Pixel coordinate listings
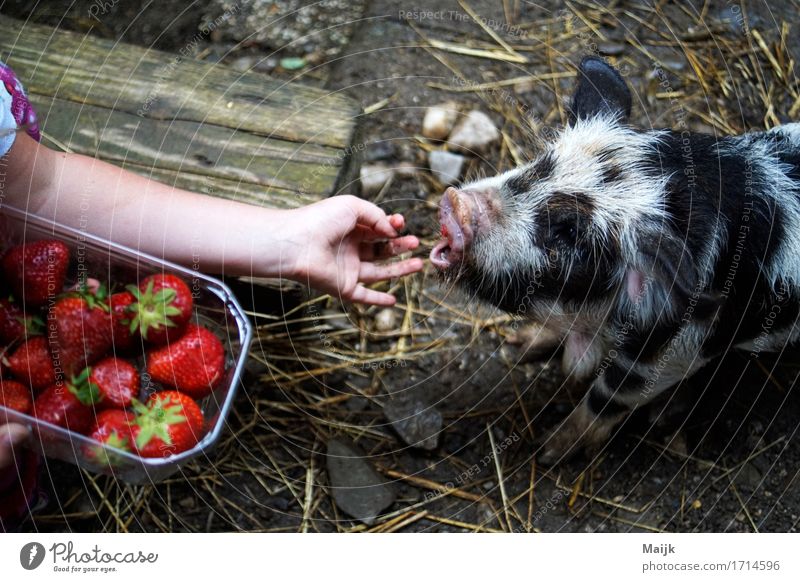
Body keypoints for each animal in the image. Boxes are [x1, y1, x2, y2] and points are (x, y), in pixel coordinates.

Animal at [432, 54, 800, 466]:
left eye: (571, 234)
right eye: (540, 164)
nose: (457, 204)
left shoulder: (674, 351)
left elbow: (607, 396)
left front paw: (549, 451)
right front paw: (519, 345)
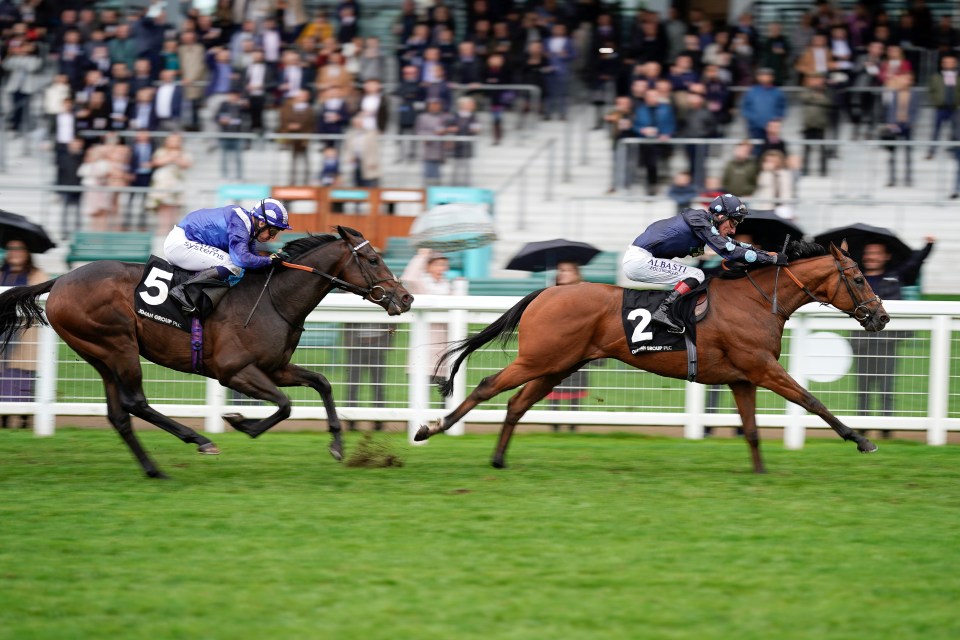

* **Action item**:
Find the number of lines above that hold the word "left", then write that number by itself.

* **Exercise output**:
4